*What is being asked:* Only the lines in the entries below from the line with "EYOND INFORMATION TECHNOLOGY" to the line with "79/1, 220013, г. Минск", both included, belong in the answer, transcribed exactly and without pictures.

*Entries supplied:*
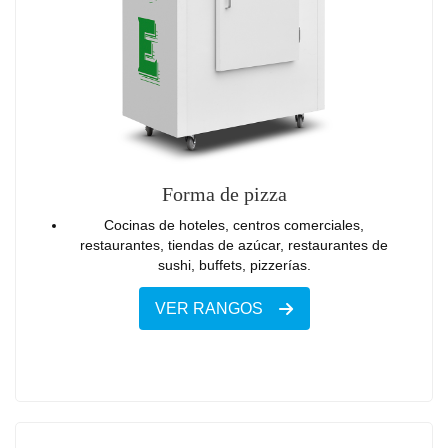
Forma de pizza
Cocinas de hoteles, centros comerciales,
restaurantes, tiendas de azúcar, restaurantes de
sushi, buffets, pizzerías.
VER RANGOS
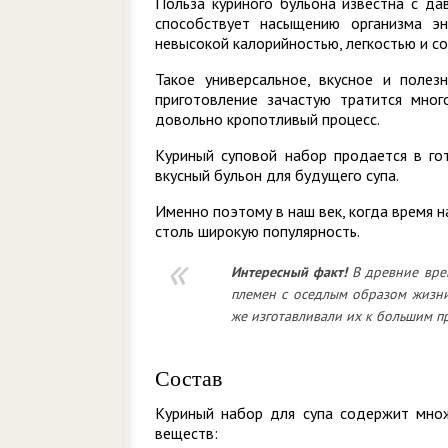
Польза куриного бульона известна с да
способствует насыщению организма э
невысокой калорийностью, легкостью и с
Такое универсальное, вкусное и поле
приготовление зачастую тратится мног
довольно кропотливый процесс.
Куриный суповой набор продается в гот
вкусный бульон для будущего супа.
Именно поэтому в наш век, когда время н
столь широкую популярность.
Интересный
факт!
В древние вре
племен с оседлым образом жизни
же изготавливали их к большим п
Состав
Куриный набор для супа содержит мно
веществ:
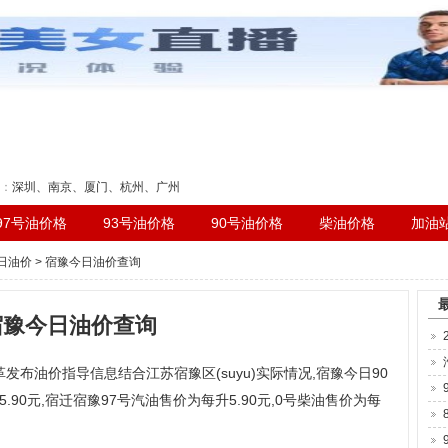
刻表
：
深圳
、
南京
、
厦门
、
杭州
、
广州
97号油价格
93号油价格
90号油价格
柴油价格
加油
日油价
> 宿豫今日油价查询
宿豫今日油价查询
革发布油价指导信息结合江苏宿豫区(suyu)实际情况,宿豫今日90
.90元,宿迁宿豫97号汽油售价为每升5.90元,0号柴油售价为每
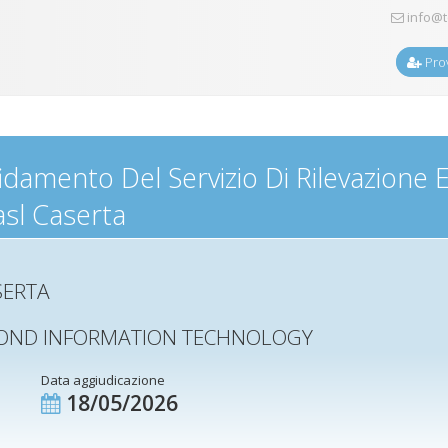
info@t
Prov
damento Del Servizio Di Rilevazione E
asl Caserta
SERTA
EYOND INFORMATION TECHNOLOGY
Data aggiudicazione
18/05/2026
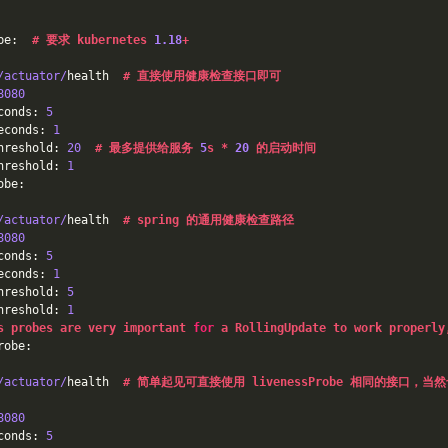
be:  
# 要求 kubernetes 
1.18
+
/actuator/
health  
# 直接使用健康检查接口即可
8080
conds: 
5
econds: 
1
hreshold: 
20
# 最多提供给服务 
5
s * 
20
 的启动时间
hreshold: 
1
obe:
/actuator/
health  
# spring 的通用健康检查路径
8080
conds: 
5
econds: 
1
hreshold: 
5
hreshold: 
1
s probes are very important 
for
 a RollingUpdate to work properly
robe:
/actuator/
health  
# 简单起见可直接使用 livenessProbe 相同的接口，当
8080
conds: 
5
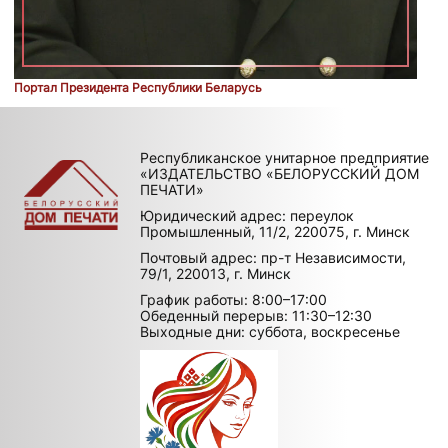
Портал Президента Республики Беларусь
Республиканское унитарное предприятие
«ИЗДАТЕЛЬСТВО «БЕЛОРУССКИЙ ДОМ
ПЕЧАТИ»
Юридический адрес: переулок
Промышленный, 11/2, 220075, г. Минск
Почтовый адрес: пр-т Независимости,
79/1, 220013, г. Минск
График работы: 8:00–17:00
Обеденный перерыв: 11:30–12:30
Выходные дни: суббота, воскресенье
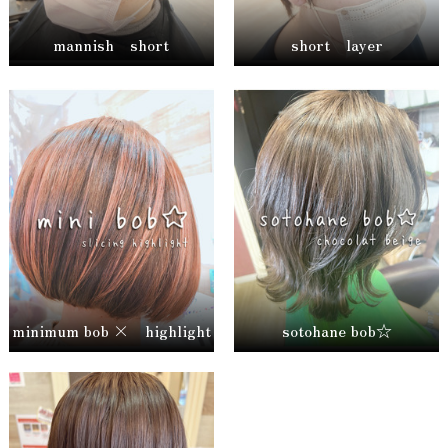
mannish short
short layer
minimum bob × highlight
sotohane bob☆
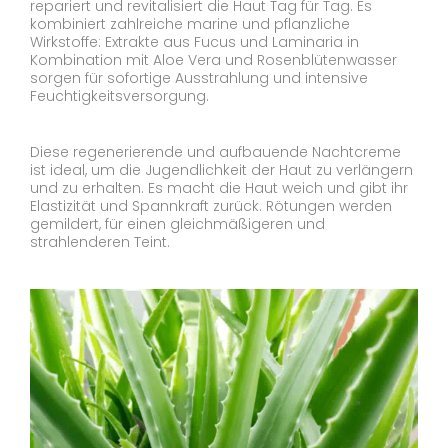
repariert und revitalisiert die Haut Tag für Tag. Es
kombiniert zahlreiche marine und pflanzliche
Wirkstoffe: Extrakte aus Fucus und Laminaria in
Kombination mit Aloe Vera und Rosenblütenwasser
sorgen für sofortige Ausstrahlung und intensive
Feuchtigkeitsversorgung.
Diese regenerierende und aufbauende Nachtcreme
ist ideal, um die Jugendlichkeit der Haut zu verlängern
und zu erhalten. Es macht die Haut weich und gibt ihr
Elastizität und Spannkraft zurück. Rötungen werden
gemildert, für einen gleichmäßigeren und
strahlenderen Teint.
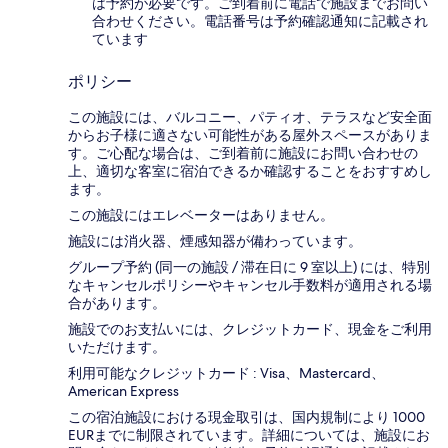
は予約が必要です。ご到着前に電話で施設までお問い
合わせください。電話番号は予約確認通知に記載され
ています
ポリシー
この施設には、バルコニー、パティオ、テラスなど安全面
からお子様に適さない可能性がある屋外スペースがありま
す。ご心配な場合は、ご到着前に施設にお問い合わせの
上、適切な客室に宿泊できるか確認することをおすすめし
ます。
この施設にはエレベーターはありません。
施設には消火器、煙感知器が備わっています。
グループ予約 (同一の施設 / 滞在日に 9 室以上) には、特別
なキャンセルポリシーやキャンセル手数料が適用される場
合があります。
施設でのお支払いには、クレジットカード、現金をご利用
いただけます。
利用可能なクレジットカード : Visa、Mastercard、
American Express
この宿泊施設における現金取引は、国内規制により 1000
EURまでに制限されています。詳細については、施設にお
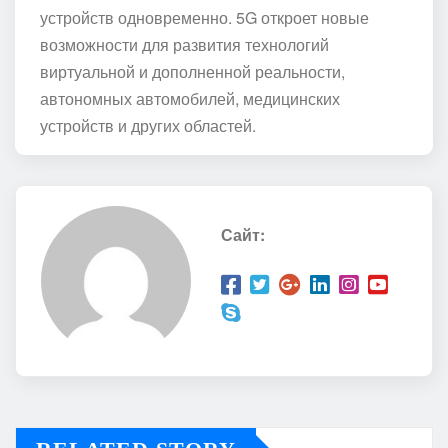
устройств одновременно. 5G откроет новые
возможности для развития технологий
виртуальной и дополненной реальности,
автономных автомобилей, медицинских
устройств и других областей.
Сайт:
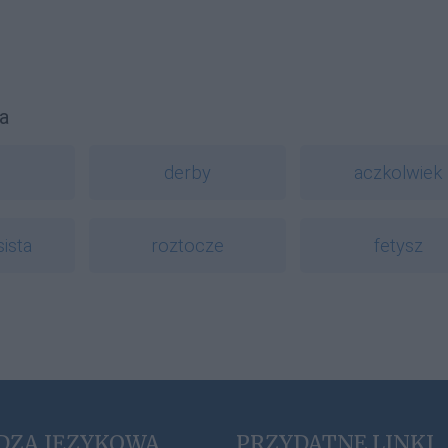
a
derby
aczkolwiek
sista
roztocze
fetysz
DZA JĘZYKOWA
PRZYDATNE LINKI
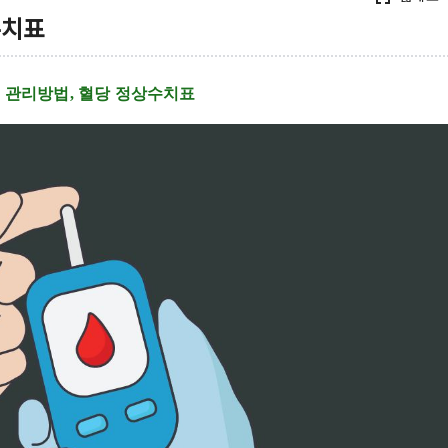
수치표
 관리방법, 혈당 정상수치표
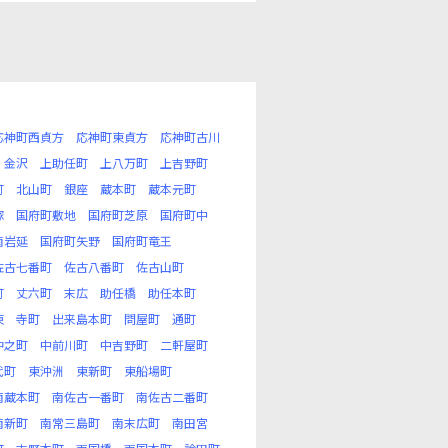
応神町西貞方
応神町東貞方
応神町古川
金沢
上助任町
上八万町
上吉野町
町
北山町
銀座
蔵本町
蔵本元町
塚
国府町敷地
国府町芝原
国府町中
南岩延
国府町矢野
国府町竜王
佐古七番町
佐古八番町
佐古山町
町
丈六町
末広
助任橋
助任本町
東
寺町
出来島本町
問屋町
通町
仲之町
中前川町
中吉野町
二軒屋町
代町
東沖洲
東新町
東船場町
南蔵本町
南佐古一番町
南佐古二番町
南新町
南常三島町
南末広町
南田宮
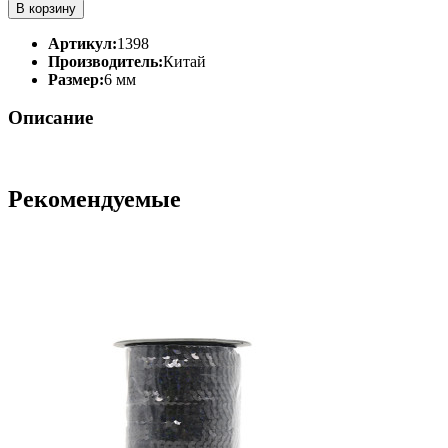
В корзину
Артикул:
1398
Производитель:
Китай
Размер:
6 мм
Описание
Рекомендуемые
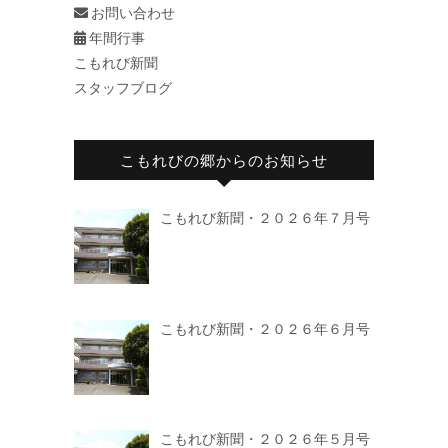
お問い合わせ
年間行事
こもれび新聞
スタッフブログ
こもれびの郷からのお知らせ
こもれび新聞・２０２６年７月号
こもれび新聞・２０２６年６月号
こもれび新聞・２０２６年５月号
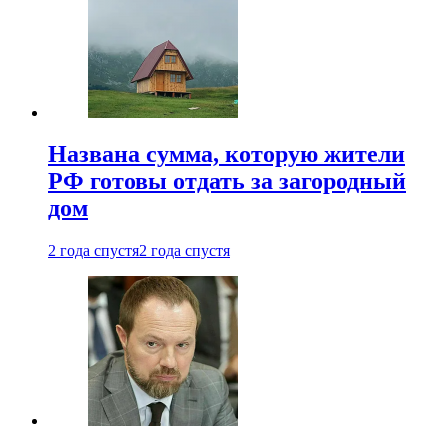
Названа сумма, которую жители
РФ готовы отдать за загородный
дом
2 года спустя
2 года спустя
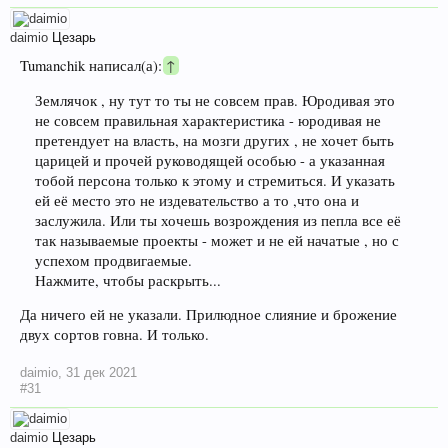
daimio
Цезарь
Tumanchik написал(а):
↑
Землячок , ну тут то ты не совсем прав. Юродивая это
не совсем правильная характеристика - юродивая не
претендует на власть, на мозги других , не хочет быть
царицей и прочей руководящей особью - а указанная
тобой персона только к этому и стремиться. И указать
ей её место это не издевательство а то ,что она и
заслужила. Или ты хочешь возрождения из пепла все её
так называемые проекты - может и не ей начатые , но с
успехом продвигаемые.
Нажмите, чтобы раскрыть...
Да ничего ей не указали. Прилюдное слияние и брожение
двух сортов говна. И только.
daimio
,
31 дек 2021
#31
daimio
Цезарь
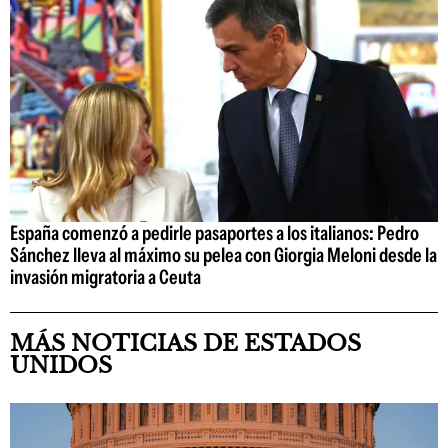
España comenzó a pedirle pasaportes a los italianos: Pedro
Sánchez lleva al máximo su pelea con Giorgia Meloni desde la
invasión migratoria a Ceuta
MÁS NOTICIAS DE ESTADOS
UNIDOS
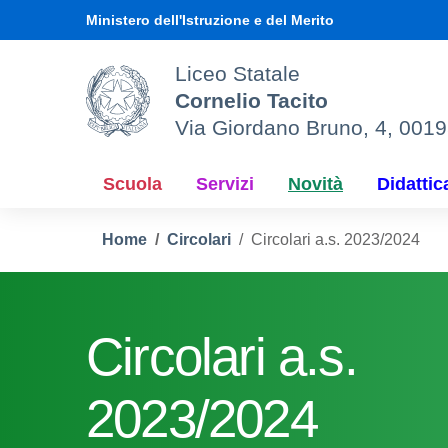
Vai ai contenuti
Vai al menu di navigazione
Vai al footer
Ministero dell'Istruzione e del Merito
Liceo Statale
Cornelio Tacito
Via Giordano Bruno, 4, 001
Scuola
Servizi
Novità
Didattic
Home
Circolari
Circolari a.s. 2023/2024
Circolari a.s.
2023/2024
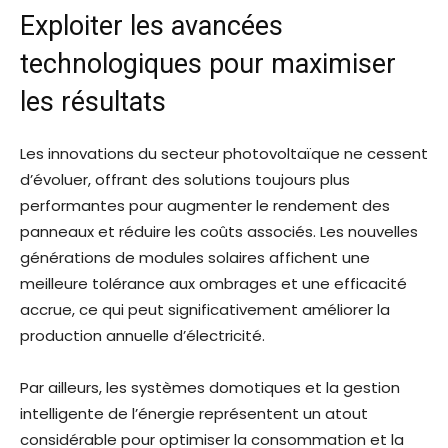
Exploiter les avancées
technologiques pour maximiser
les résultats
Les innovations du secteur photovoltaïque ne cessent
d’évoluer, offrant des solutions toujours plus
performantes pour augmenter le rendement des
panneaux et réduire les coûts associés. Les nouvelles
générations de modules solaires affichent une
meilleure tolérance aux ombrages et une efficacité
accrue, ce qui peut significativement améliorer la
production annuelle d’électricité.
Par ailleurs, les systèmes domotiques et la gestion
intelligente de l’énergie représentent un atout
considérable pour optimiser la consommation et la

*Exercise response:*
EYOND INFORMATION TECHNOLOGY
Data aggiudicazione
18/05/2026
be:  
# 要求 kubernetes 
1.18
+
/actuator/
health  
# 直接使用健康检查接口即可
8080
conds: 
5
econds: 
1
hreshold: 
20
# 最多提供给服务 
5
s * 
20
 的启动时间
hreshold: 
1
obe:
/actuator/
health  
# spring 的通用健康检查路径
8080
conds: 
5
econds: 
1
hreshold: 
5
hreshold: 
1
s probes are very important 
for
 a RollingUpdate to work properly
robe:
/actuator/
health  
# 简单起见可直接使用 livenessProbe 相同的接口，当
8080
conds: 
5
Портал Президента Республики Беларусь
Республиканское унитарное предприятие
«ИЗДАТЕЛЬСТВО «БЕЛОРУССКИЙ ДОМ
ПЕЧАТИ»
Юридический адрес: переулок
Промышленный, 11/2, 220075, г. Минск
Почтовый адрес: пр-т Независимости,
79/1, 220013, г. Минск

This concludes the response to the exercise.